Hackers are targeting Russian government agencies with phishing emails that pretend to be Windows security updates and other lures to install remote access malware.
The attacks are being conducted by a previously undetected APT (advanced persistent threat) group believed to be operating from China, who are linked to four separate spear-phishing campaigns.
These operations spanned between February and April 2022, coinciding with the Russian invasion of Ukraine. Its targets have been government entities of the Russian Federation.
In all four cases, the ultimate goal of the campaigns was to infect the targets with a custom remote access trojan (RAT) which most likely aided in espionage operations.
The discovery and report come from analysts at the Malwarebytes Threat Intelligence team, who noticed the threat actors’ distinctive attempts to spoof other hacking groups and pass undetected.
The phishing campaigns
The first of the four campaigns attributed to this new APT began in February 2022, mere days after the Russian invasion of Ukraine, distributing the RAT under the name “interactive_map_UA.exe”.
For the second wave, the APT had more time to prepare something more sophisticated. They used a tar.gz archive that was supposed to be a fix for the Log4Shell vulnerability sent by the Ministry of Digital Development, Telecommunications, and Mass Communications of the Russian Federation.

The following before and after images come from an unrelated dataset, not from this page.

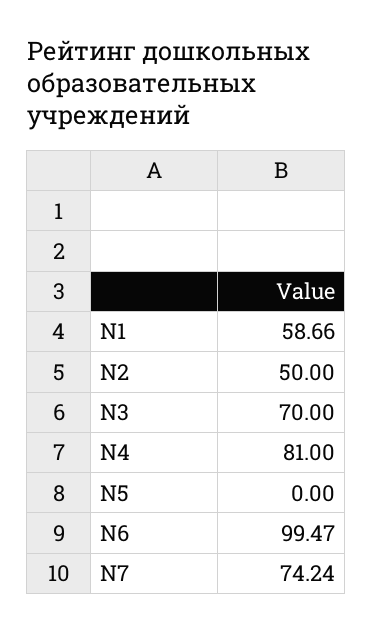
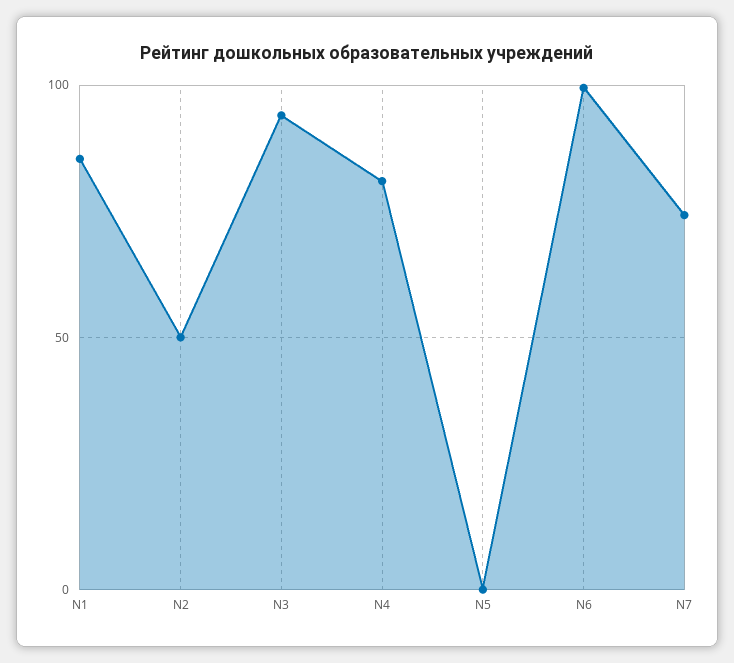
N1: 58.66 -> 85
N3: 70 -> 95

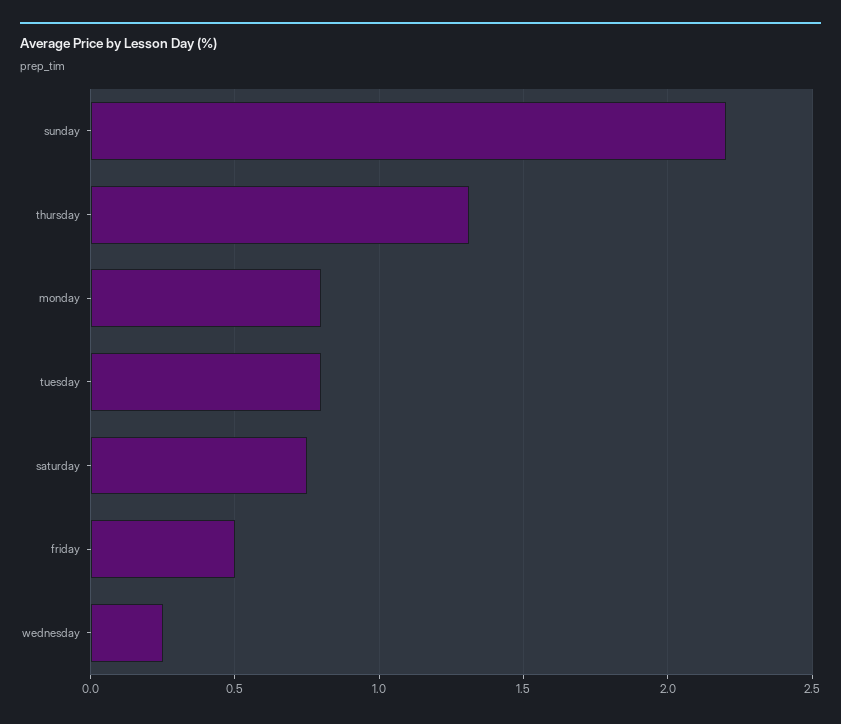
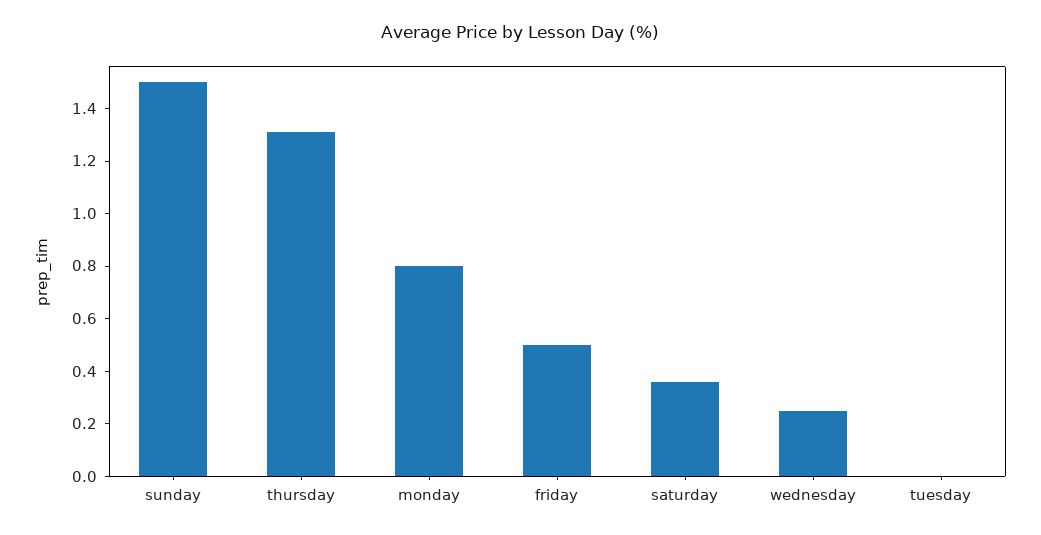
sunday: 2.2 -> 1.5
tuesday: 0.8 -> 0
saturday: 0.75 -> 0.35

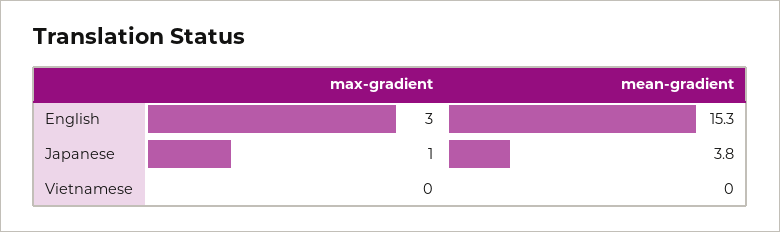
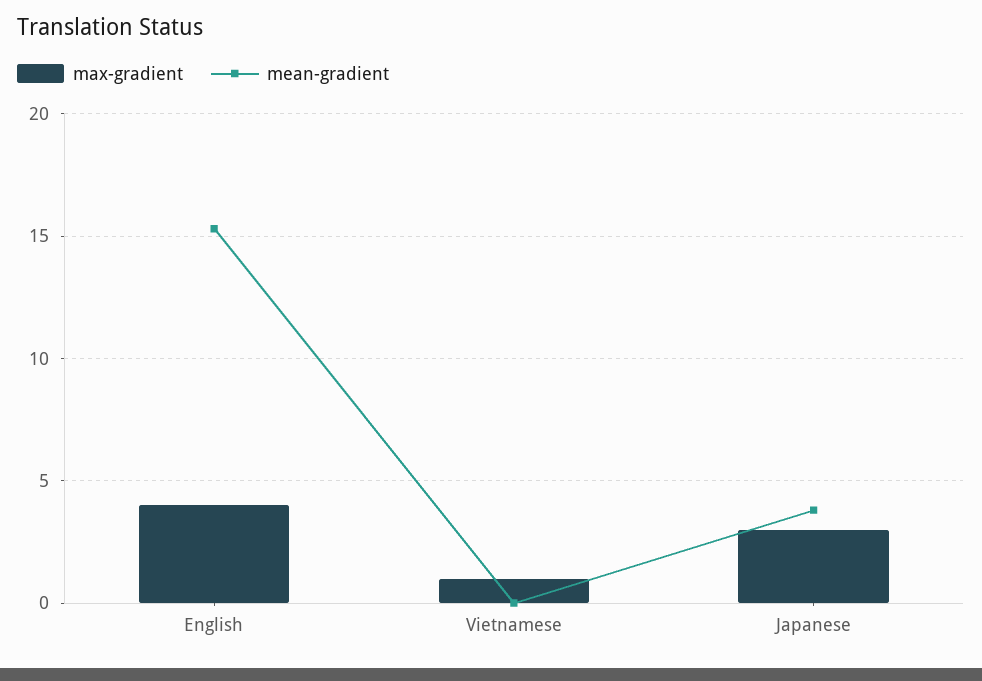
max-gradient, English: 3 -> 4
max-gradient, Japanese: 1 -> 3
max-gradient, Vietnamese: 0 -> 1

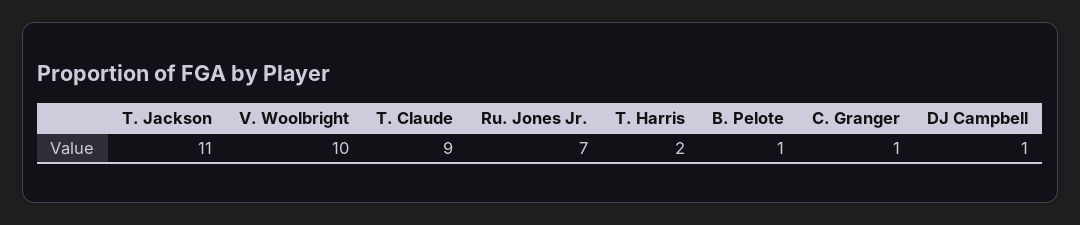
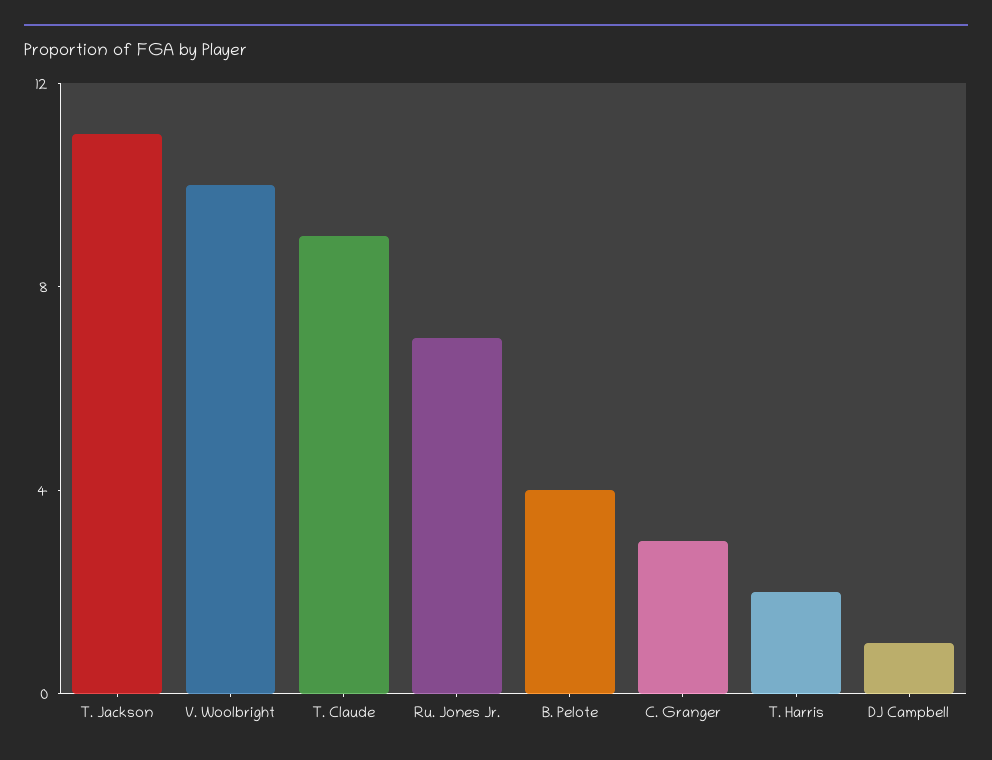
B. Pelote: 1 -> 4
C. Granger: 1 -> 3

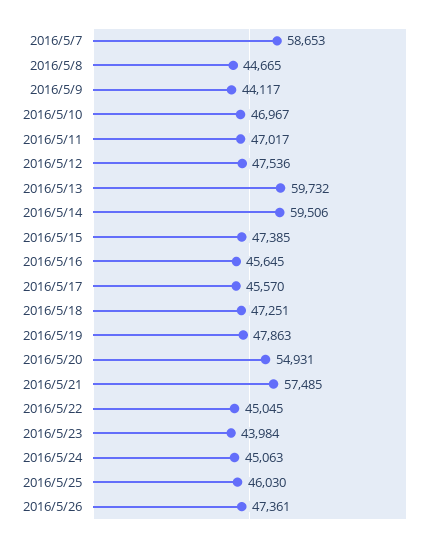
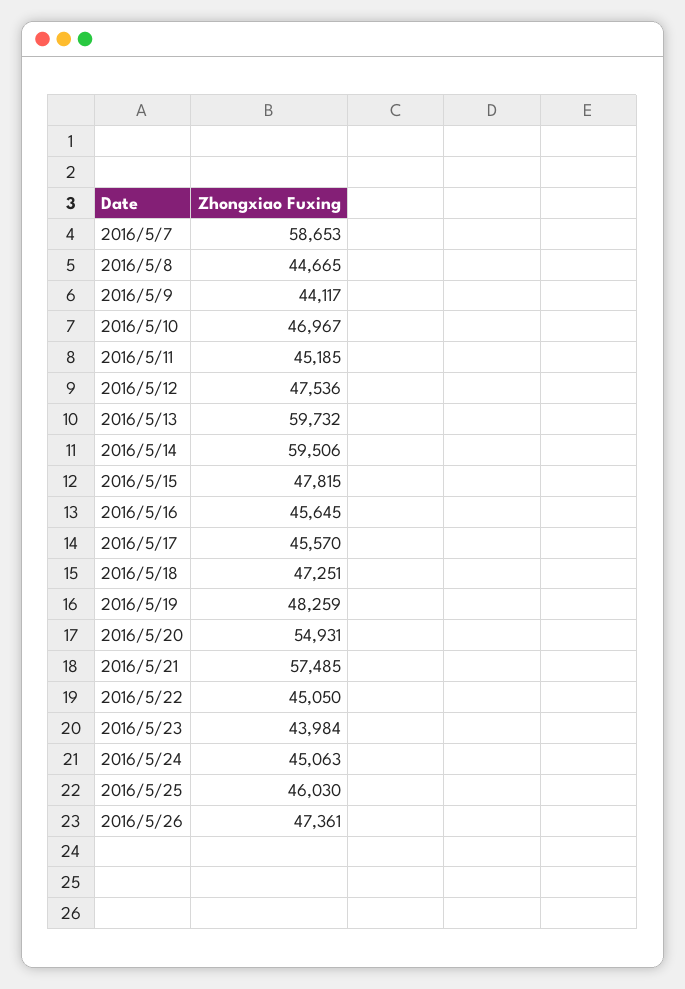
2016/5/11: 47017 -> 45185
2016/5/15: 47385 -> 47815
2016/5/19: 47863 -> 48259
2016/5/22: 45045 -> 45050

According to Malwarebytes, this campaign had a narrow targeting as most of the associated emails reached employees of the RT TV station, a state-owned Russian television network.
Those emails contained a PDF with instructions on installing the Log4j patch and even included advice like “not to open or reply to suspicious emails”.

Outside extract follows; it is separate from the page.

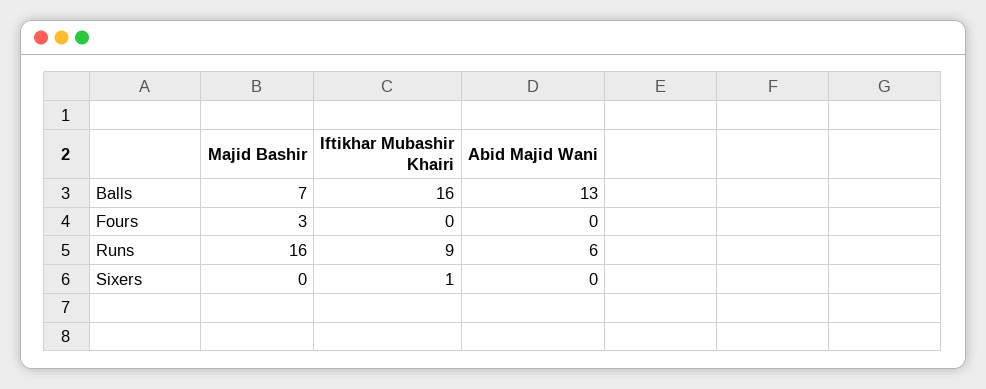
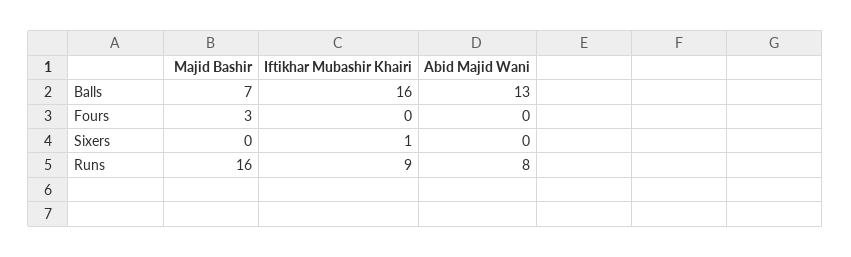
Abid Majid Wani, Runs: 6 -> 8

“Taking into account the use by cybercriminals of certain software and server-type vulnerabilities to gain access to user information, a software patch was released to update a Windows 10 system that closes the vulnerability CVE-2021-44228 (severity level 10.0),” reads the translated phishing document, as shown below.
The third campaign spoofs Rostec, a Russian state-owned defense conglomerate, and the actors used newly registered domains like “Rostec.digital” and fake Facebook accounts to spread their malware while making it look like it comes from the known entity.
Finally, in April 2022, the Chinese hackers switched to a macro-infected Word document containing a fake job advert by Saudi Aramco, a large oil and natural gas firm.
The document used remote template injection to fetch the malicious template and drop the VBS script onto candidates applying for the “Strategy and Growth Analyst” position.
Stealthy custom payload
Malwarebytes was able to retrieve samples of the dropped payload from all four campaigns and reports that in all cases, it is essentially the same DLL using different names.
The malware features anti-analysis techniques such as control flow flattening via OLLVM and string obfuscation using XOR encoding.
In terms of the commands that the C2 can request from the payload, these include the following:
getcomputername – profile the host and assign a unique ID
upload – receive a file from the C2 and write it onto the host’s disk
execute – execute a command-line instruction from the C2 and respond with the result
exit – terminate the malware process
ls – retrieve a list of all files under a specified directory and send it to the C2
The C2 domains discovered by Malwarebytes were “windowsipdate[.]com”, “microsoftupdetes[.]com”, and “mirror-exchange[.]com”.
Spoofing other hackers
The evidence that points to this new APT being a Chinese group stems from the infrastructure, but Malwarebytes’ confidence is low.
What is clear is the intention of the threat actor to hide its distinctive tracks by spoofing other hackers and using their malware tools.
For example, parts of the infrastructure used were previously linked to the Sakula RAT, used by the Deep Panda Chinese APT.
Another interesting finding is that the new APT used the same macro builder for the Saudi Aramco wave as TrickBot and BazarLoader.
Finally, there’s the deployment of the wolfSSL library, which is typically seen exclusively in Lazarus or Tropic Trooper campaigns.